▶ [What you need to do]
From the rows below, quote verbatim the lines beginning with the one containing "scientific name: Polygonia interrogationis" and continuing through the one containing "order: Poales", including both.

^^^^

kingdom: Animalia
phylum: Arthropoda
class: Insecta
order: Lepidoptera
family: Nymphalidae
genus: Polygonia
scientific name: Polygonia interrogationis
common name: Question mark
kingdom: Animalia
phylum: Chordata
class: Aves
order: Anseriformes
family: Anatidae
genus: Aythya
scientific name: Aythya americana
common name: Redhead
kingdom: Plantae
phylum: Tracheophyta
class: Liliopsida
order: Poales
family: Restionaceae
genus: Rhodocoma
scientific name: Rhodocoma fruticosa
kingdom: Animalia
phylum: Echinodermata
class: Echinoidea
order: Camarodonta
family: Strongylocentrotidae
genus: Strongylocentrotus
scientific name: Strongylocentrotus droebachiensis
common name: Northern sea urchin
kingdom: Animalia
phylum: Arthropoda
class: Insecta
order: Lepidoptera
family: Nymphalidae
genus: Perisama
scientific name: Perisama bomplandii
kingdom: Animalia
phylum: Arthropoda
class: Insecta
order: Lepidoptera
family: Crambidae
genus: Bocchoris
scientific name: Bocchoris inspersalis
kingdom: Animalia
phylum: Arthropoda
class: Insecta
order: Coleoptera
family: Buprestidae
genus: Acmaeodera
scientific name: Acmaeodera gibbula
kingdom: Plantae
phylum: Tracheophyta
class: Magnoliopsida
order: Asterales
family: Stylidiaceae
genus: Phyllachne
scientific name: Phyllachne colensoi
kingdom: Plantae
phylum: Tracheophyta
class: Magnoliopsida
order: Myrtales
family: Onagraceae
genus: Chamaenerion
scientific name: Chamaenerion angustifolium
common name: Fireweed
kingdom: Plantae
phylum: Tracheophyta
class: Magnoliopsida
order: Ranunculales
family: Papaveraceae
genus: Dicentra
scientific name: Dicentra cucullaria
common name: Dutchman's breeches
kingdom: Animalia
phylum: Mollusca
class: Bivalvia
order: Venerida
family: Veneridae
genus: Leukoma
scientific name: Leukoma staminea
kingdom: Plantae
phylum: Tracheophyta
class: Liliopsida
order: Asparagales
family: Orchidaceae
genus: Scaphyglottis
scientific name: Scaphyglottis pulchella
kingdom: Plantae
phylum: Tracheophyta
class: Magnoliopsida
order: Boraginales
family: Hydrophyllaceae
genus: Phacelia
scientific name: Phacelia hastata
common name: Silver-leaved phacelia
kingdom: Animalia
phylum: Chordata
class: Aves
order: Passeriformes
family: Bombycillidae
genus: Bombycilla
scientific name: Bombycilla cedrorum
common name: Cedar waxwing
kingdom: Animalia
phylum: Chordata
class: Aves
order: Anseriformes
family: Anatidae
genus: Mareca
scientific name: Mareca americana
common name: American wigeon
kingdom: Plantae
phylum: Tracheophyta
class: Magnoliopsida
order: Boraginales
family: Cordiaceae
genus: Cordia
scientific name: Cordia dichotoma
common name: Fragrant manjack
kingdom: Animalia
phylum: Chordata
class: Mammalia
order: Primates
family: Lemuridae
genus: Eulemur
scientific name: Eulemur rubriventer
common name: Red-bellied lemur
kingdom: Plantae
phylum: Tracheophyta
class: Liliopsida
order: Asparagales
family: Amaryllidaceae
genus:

^^^^

▶ [Correct answer]
scientific name: Polygonia interrogationis
common name: Question mark
kingdom: Animalia
phylum: Chordata
class: Aves
order: Anseriformes
family: Anatidae
genus: Aythya
scientific name: Aythya americana
common name: Redhead
kingdom: Plantae
phylum: Tracheophyta
class: Liliopsida
order: Poales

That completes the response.